# Bear in them there hills



## fish_oinc (Jul 19, 2005)

Here in Va we have had an increased number of bears showing them selves all over the place in May we had one in our front yard for 2 hrs and wife had to call game warden to get him to move last week I was out for a bike ride up the hollow and just happened to bring my cam to record the ride home .as I had been seeing a lot of deer. this trip was a little different. if you watch the video at the beginning you will see a mother bear cross the road way ahead of me , you need to look hard after that a cub crosses right in front of me and was more scared then I was . take a look.

[url]http://s9.photobucket.com/albums/a69/fish_oinc/video/?action=view&current=BearyNiceBikeRide.flv[/URL]


----------



## Rockfish1 (Apr 8, 2005)

Sweet... and a cute lil bugger too...


----------



## sprtsracer (Apr 27, 2005)

Nice little video there. I lived in Pocahontas County, WV for 4 years...right in the middle of the Monongahela National Forest...and bears were an every-day occurrence. I used to go "ramp hunting" and morel hunting quite a bit, as well as hiking, fishing, hunting, etc. Tons of bears! One thing you NEVER want to do is get between mama bear and her cubs! She gets a little "testy" when that happens. Also, the more populated an area gets, the more of a "dumpster food supply" is available. Snowshoe Ski Resort was not far away. There were a lot of motorcycle and mountain bike activities in the Spring/Summer/Fall and there were plenty of condos and lots of restaurants on top the mountain with a bunch of "garbage" that the bears liked to "forage".


----------



## sprtsracer (Apr 27, 2005)

BTW...I think I've been to Washington, VA before. Isn't there a pretty famous restaurant there? "Inn at Little Washington" or something like that. Ate there once and had, absolutely, the best meal at a restaurant in my entire life!


----------



## chriscustom (Jun 17, 2006)

*sweet*

Sweet vid dude!
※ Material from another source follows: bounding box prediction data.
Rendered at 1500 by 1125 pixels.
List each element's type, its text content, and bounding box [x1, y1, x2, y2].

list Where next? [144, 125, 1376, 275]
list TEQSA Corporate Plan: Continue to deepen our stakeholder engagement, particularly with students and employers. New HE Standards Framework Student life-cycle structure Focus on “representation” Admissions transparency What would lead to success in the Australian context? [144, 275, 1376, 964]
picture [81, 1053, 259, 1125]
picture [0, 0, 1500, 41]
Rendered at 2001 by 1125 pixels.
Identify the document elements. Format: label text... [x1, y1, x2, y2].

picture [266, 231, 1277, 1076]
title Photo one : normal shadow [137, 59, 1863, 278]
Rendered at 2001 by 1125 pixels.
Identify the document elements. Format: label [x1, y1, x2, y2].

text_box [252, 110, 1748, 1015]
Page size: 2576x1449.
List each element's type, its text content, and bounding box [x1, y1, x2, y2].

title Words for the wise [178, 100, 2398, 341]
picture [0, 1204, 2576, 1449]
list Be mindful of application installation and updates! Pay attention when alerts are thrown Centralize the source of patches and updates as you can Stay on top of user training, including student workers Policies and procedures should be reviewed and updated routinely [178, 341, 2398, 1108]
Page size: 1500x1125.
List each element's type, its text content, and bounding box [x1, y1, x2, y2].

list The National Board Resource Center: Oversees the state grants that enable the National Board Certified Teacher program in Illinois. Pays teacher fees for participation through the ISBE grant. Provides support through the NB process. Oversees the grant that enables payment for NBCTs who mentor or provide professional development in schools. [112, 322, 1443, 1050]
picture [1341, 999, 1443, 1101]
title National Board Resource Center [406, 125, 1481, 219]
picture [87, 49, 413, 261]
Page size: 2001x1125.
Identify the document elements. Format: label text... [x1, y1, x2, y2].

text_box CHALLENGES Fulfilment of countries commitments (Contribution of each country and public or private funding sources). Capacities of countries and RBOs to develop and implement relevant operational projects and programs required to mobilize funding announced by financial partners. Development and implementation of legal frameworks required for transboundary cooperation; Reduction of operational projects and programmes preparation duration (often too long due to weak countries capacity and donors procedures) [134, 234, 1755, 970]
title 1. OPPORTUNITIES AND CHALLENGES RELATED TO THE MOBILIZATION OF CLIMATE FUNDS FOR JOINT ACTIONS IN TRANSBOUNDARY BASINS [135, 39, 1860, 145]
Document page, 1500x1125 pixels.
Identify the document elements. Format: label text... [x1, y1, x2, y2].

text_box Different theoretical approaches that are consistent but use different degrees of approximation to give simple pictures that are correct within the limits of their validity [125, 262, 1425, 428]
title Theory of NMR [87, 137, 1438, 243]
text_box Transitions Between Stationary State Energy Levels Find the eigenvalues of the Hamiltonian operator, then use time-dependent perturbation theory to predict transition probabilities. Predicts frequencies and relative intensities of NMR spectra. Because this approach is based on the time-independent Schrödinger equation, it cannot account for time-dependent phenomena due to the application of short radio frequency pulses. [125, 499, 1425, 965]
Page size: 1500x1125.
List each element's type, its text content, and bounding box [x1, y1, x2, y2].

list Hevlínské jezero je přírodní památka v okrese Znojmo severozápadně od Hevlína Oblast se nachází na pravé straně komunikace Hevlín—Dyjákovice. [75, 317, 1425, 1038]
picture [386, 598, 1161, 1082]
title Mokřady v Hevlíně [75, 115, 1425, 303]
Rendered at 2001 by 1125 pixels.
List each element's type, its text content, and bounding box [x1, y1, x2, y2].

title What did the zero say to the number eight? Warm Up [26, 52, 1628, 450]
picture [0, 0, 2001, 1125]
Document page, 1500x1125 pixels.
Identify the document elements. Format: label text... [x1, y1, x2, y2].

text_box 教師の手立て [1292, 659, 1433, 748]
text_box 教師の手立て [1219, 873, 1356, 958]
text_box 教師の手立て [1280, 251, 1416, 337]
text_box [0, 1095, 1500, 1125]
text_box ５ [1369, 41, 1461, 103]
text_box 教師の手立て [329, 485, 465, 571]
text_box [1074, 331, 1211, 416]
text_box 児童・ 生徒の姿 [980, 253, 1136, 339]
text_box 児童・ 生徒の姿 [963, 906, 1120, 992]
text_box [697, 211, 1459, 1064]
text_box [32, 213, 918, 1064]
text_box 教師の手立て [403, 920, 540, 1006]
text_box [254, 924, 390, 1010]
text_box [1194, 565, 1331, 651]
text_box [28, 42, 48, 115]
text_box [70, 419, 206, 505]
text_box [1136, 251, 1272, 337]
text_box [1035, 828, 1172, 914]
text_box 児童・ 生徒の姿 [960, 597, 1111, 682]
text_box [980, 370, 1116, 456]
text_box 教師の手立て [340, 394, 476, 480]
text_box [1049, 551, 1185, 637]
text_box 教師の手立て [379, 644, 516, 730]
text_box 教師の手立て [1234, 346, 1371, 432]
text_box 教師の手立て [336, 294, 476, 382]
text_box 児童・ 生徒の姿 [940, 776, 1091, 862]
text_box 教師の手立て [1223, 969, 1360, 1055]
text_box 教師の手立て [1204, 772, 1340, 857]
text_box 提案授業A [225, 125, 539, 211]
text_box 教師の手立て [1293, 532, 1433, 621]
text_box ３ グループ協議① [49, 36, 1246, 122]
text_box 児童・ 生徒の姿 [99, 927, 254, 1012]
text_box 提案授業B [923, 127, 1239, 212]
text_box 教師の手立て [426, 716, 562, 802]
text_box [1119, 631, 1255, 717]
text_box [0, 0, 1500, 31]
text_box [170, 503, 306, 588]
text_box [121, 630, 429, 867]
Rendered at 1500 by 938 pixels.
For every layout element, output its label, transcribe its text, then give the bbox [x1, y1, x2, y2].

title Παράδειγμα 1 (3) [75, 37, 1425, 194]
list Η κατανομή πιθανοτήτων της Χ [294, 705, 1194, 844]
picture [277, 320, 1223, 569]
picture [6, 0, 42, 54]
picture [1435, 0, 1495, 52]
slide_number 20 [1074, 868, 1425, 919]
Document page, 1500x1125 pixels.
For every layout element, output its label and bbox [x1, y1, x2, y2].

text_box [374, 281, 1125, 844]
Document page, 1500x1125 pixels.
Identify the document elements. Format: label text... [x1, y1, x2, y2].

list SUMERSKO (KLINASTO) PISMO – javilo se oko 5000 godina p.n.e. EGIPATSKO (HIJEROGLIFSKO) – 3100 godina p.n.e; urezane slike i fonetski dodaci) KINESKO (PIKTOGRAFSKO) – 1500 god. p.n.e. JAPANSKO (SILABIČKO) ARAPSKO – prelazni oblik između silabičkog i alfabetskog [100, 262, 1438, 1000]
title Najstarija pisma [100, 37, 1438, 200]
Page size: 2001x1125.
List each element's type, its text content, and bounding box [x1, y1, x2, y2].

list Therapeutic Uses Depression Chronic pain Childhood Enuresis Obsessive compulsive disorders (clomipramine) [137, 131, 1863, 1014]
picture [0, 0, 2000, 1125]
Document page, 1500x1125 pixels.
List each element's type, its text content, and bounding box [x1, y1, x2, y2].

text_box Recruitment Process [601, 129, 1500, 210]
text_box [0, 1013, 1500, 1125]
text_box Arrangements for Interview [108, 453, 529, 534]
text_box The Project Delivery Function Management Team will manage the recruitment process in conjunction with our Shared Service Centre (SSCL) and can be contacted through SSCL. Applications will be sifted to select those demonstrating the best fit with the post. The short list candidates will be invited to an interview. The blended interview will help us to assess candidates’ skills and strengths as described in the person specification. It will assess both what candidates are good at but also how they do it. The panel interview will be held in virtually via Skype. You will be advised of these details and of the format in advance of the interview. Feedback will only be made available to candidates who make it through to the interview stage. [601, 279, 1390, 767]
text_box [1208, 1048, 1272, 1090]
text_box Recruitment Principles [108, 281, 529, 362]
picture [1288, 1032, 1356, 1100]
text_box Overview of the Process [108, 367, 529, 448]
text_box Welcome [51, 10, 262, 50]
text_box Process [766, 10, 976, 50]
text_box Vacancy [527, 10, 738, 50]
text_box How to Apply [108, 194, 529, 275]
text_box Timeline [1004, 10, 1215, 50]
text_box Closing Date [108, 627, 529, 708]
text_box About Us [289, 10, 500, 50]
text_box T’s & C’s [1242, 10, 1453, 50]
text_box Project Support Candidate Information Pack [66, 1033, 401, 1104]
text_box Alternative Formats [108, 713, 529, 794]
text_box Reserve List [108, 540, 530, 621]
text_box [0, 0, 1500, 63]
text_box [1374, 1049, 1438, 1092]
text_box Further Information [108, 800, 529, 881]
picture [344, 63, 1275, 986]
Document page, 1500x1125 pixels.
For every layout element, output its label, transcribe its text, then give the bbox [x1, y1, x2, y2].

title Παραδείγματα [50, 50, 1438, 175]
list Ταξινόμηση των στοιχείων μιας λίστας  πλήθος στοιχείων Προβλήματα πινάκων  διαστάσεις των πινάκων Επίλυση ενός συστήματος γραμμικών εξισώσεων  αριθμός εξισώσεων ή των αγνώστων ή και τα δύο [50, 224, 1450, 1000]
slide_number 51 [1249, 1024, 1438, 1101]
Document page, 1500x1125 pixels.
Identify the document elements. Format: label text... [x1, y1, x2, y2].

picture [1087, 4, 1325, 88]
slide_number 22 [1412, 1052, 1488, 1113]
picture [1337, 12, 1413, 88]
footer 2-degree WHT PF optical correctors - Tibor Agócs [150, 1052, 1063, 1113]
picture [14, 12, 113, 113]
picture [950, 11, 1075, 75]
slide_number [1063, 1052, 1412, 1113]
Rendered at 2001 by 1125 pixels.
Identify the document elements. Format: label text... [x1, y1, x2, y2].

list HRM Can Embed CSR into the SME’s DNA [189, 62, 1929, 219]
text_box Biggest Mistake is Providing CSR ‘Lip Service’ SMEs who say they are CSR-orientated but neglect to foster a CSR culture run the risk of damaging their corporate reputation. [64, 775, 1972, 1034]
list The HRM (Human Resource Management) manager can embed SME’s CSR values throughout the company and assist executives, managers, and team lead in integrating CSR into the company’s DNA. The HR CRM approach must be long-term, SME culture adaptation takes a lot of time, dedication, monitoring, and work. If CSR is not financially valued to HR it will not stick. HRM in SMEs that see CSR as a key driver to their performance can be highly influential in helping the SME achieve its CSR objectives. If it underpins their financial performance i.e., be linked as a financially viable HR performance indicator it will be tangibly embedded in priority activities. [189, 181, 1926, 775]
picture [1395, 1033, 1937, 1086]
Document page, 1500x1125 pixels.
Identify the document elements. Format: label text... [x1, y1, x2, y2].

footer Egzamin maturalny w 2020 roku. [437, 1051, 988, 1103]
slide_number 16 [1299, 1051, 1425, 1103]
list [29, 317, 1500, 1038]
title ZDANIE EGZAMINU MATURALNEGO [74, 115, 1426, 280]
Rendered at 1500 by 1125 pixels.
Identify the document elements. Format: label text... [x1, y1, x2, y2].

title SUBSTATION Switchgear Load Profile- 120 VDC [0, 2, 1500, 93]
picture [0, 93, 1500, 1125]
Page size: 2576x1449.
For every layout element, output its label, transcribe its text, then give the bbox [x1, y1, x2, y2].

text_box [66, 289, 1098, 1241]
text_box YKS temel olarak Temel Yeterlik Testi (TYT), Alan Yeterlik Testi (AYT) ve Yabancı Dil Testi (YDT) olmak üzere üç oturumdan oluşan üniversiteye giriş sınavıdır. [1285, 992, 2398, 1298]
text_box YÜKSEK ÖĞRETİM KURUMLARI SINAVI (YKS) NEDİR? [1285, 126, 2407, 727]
I'm hoping to see a bear this year while bow hunting.I have never seen one while I had an equilizer in my hand.


----------



## UnknownFish (Sep 12, 2007)

cool video, i remember one time was hunting deer outside of front royal, va and bear season wasnt in and i had a bear i estimate at over 400 lbs come about 10 feet from me and never even looked my way or anything, i was scared sh!tless, thank god for cover scents.


----------